The advice we need is what are the nicer areas to live in Getafe? Also, which areas should be avoided?

Grateful for all guidance.


----------



## Overandout (Nov 10, 2012)

Unusual question, if you don't mind me saying so.

Getafe is not a renowned cultural hot bed or expat paradise (although I do know an English guy that lives in Getafe), so I doubt honestly that you will get many replies about specific areas insdie Getafe.

Getafe itself is not that big, and is really quite similar to any other outlying town around a European capital city, so I'm not sure if there really are better / worse areas, and if there are, the judgement is probably subjective.

I guess the main consideration here is, if you feel that Getafe is right for you, go and take a look around and see where "feels" right.


----------



## stuwoolf (Mar 11, 2018)

Overandout said:


> Unusual question, if you don't mind me saying so.
> 
> Getafe is not a renowned cultural hot bed or expat paradise (although I do know an English guy that lives in Getafe), so I doubt honestly that you will get many replies about specific areas insdie Getafe.
> 
> ...


Thank you for your reply.

Fair point, didn’t realise it was about 10 miles south of Madrid. We thought it was much closer.

What about Madrid itself? There will be good areas and not so good areas just like any other city in the world. Any advice and guidance?


----------



## Overandout (Nov 10, 2012)

Madrid itself is as varied as any other major European capital, and that makes things relatively easy to follow:

The "old" town centre is very central geographically speaking, fashionable, aesthetically pleasing, excruciatingly expensive, noisy, overrun with tourists and impossible to park.

Anywhere else inside the inner ringroad (M30) is less likely to be pretty, but could still be quite a cool place to be, but you certainly pay for the location. Being near exclusive shopping areas or major parks / attractions make things more expensive of course.

Newer residential areas on or around the ring road are popular (the Spanish like "new" things, second hand stuff, even apartments, are sometime seen as second rate), but be aware that these areas can sometimes be almost totally devoid of public services and amenities.

Between the inner and outer ringroads (M30 and M40) - the suburbs, basically, is where the majority of residential areas for "normal" people are . I know, nobody is normal, but I mean families of working - middle class, with two cars and 2.4 children and two working adults. Property in these areas is much more accessible (even cheap by UK standards) and because of generally excellent public transport, you can still be in the centre of Madrid in 15 - 20 minutes. Be prepared to scout these areas though as quality of buidings / planning and levels of amenities can vary widely.

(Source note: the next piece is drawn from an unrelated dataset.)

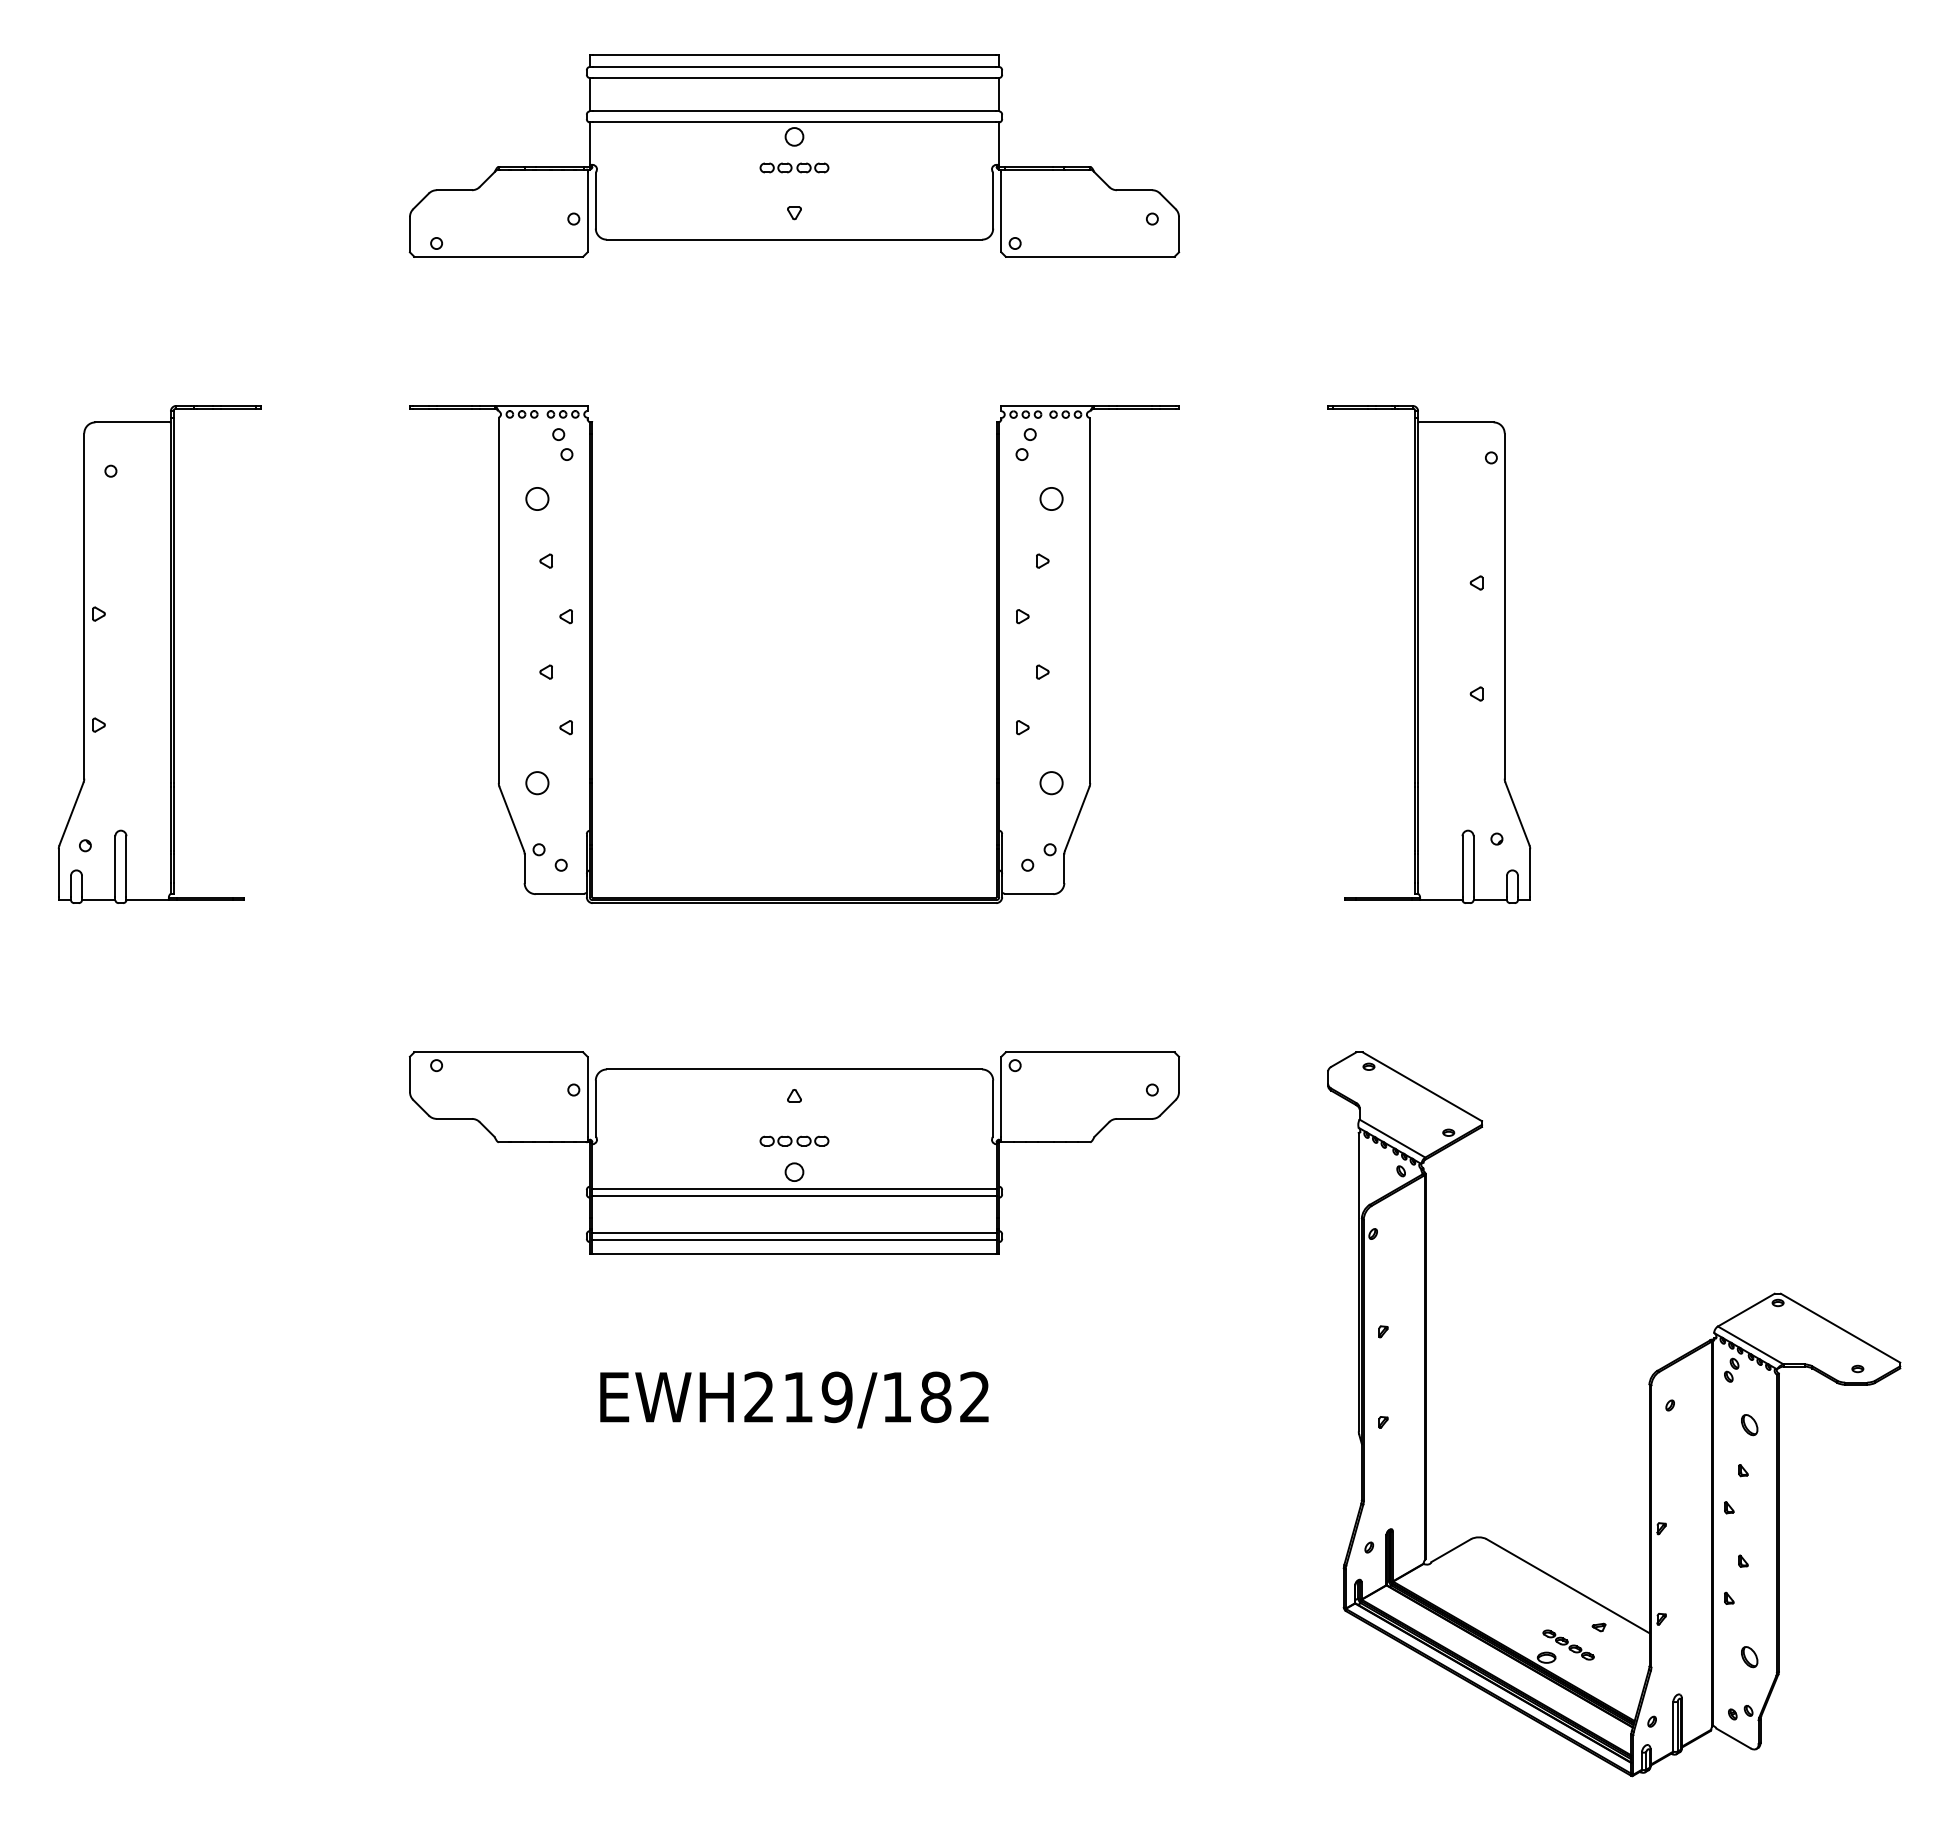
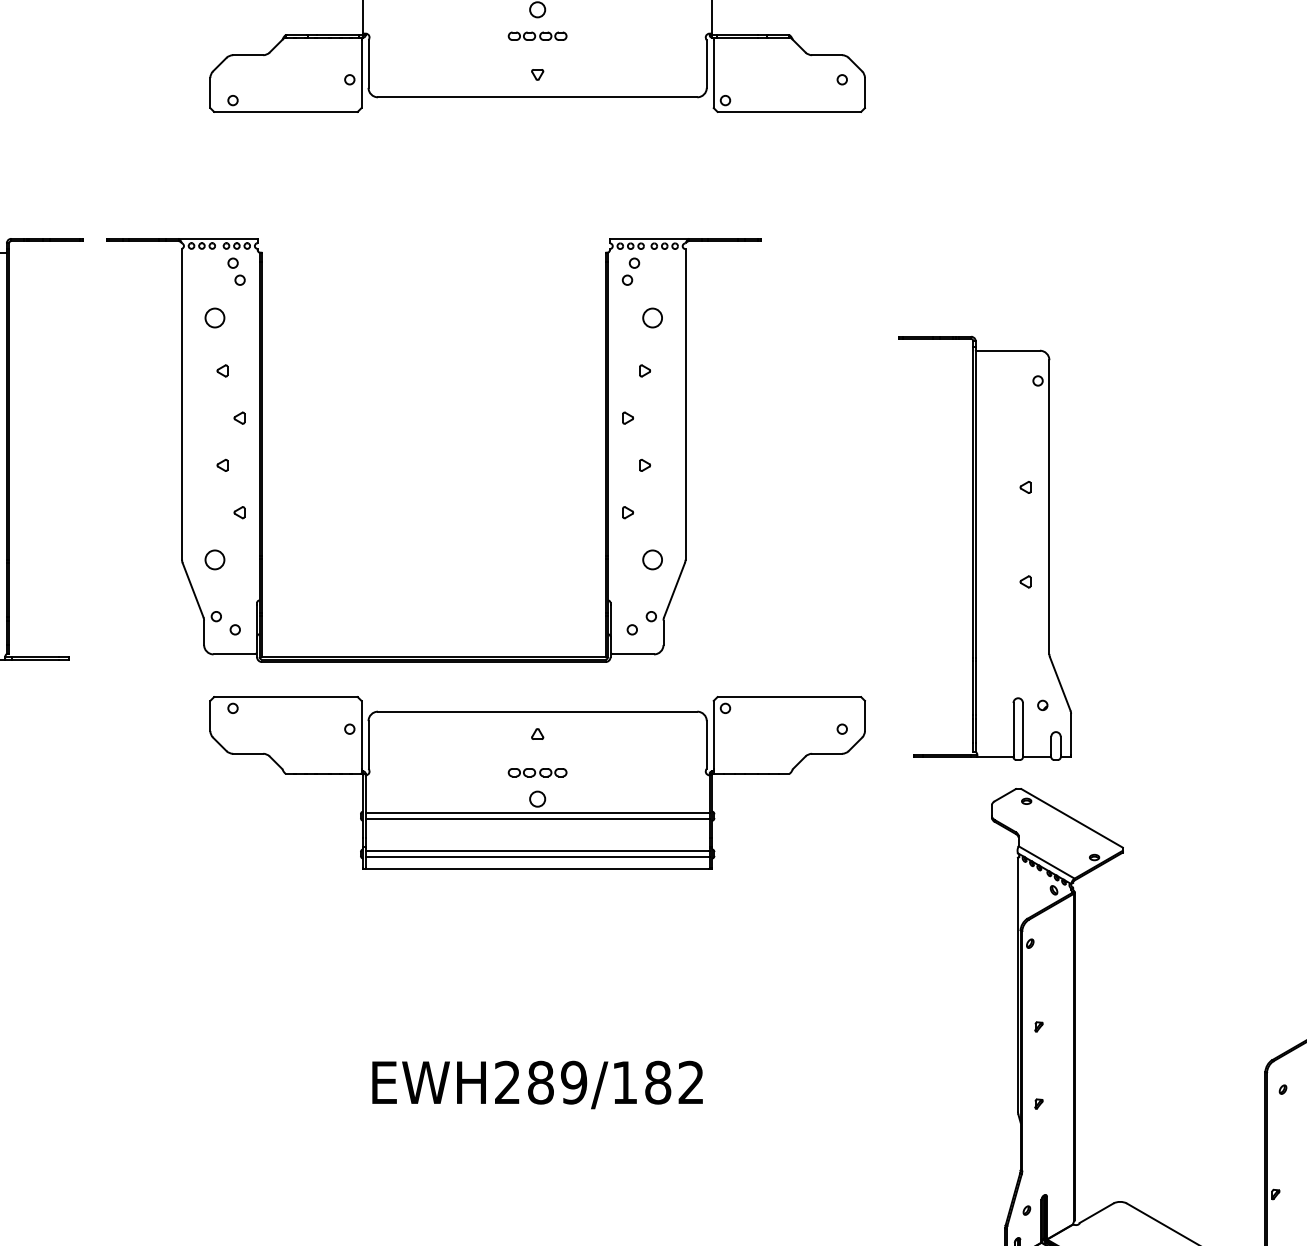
part: (592, 654) -> (261, 450), moved
part: (1429, 654) -> (985, 548), moved
part: (794, 1152) -> (537, 782), moved
text: (798, 1397) -> (541, 1082), EWH219/182 -> EWH289/182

Outside the outer ring road (M40) is not really considered Madrid (very little of Mardid Town Hall encatchment area is outside the M40) so you are looking at outlying towns like Getafe, Leganés, Pozuelo, Majadahonda, Alcobendas, Vallecas etc. These are individual places and need to be looked at individually.


----------



## stuwoolf (Mar 11, 2018)

Overandout said:


> Madrid itself is as varied as any other major European capital, and that makes things relatively easy to follow:
> 
> The "old" town centre is very central geographically speaking, fashionable, aesthetically pleasing, excruciatingly expensive, noisy, overrun with tourists and impossible to park.
> 
> ...


This is excellent! Thank you for sharing. It gives us a good start and something to think about.

What we have to do now is work out how I get my US wife an EEA permit based on my UK citizenship. Have read loads on this and we are still in the dark. Is this application made when we arrive in Spain or is it done before she departs USA?

A simple flow chart would do. 

We do know that a US Citizen does not need a visa to visit Spain as a tourist. We presume therefore that after we arrive in Spain on her tourist footing, we register at the local consulate for a EEA permit. Then we have to think about how to register for working (NEI or NIE number?)

Thanks again for your informative post.


----------



## Overandout (Nov 10, 2012)

Glad to have been of some help.

But I'm afraid that I can't help on the visa front. I suggest that you look around existing threads on here, or start another one if you have particular circumstances.


----------



## Chopera (Apr 22, 2013)

Getafe has seemed ok the few times I've passed through it, but it might be a bit boring for an expat. The areas between Getafe and central Madrid (Villaverde and Usera) can be a bit rough around the edges. Not in a threatening way, but they aren't the wealthiest areas. As Getafe is on the cercanias train line, you can get to it quite easily from many parts of Madrid. Assuming you want to go there regularly, there are also inter-urban buses, which I imagine leave from Legazpi and/or Merndez Alvaro stations.


----------



## booksurfer (Apr 21, 2018)

stuwoolf said:


> What we have to do now is work out how I get my US wife an EEA permit based on my UK citizenship.


It would be much easier to get her UK Citizenship in the UK first and then move to Spain than do it there in my opinion. Unless you speak very good Spanish and love bureaucracy!


----------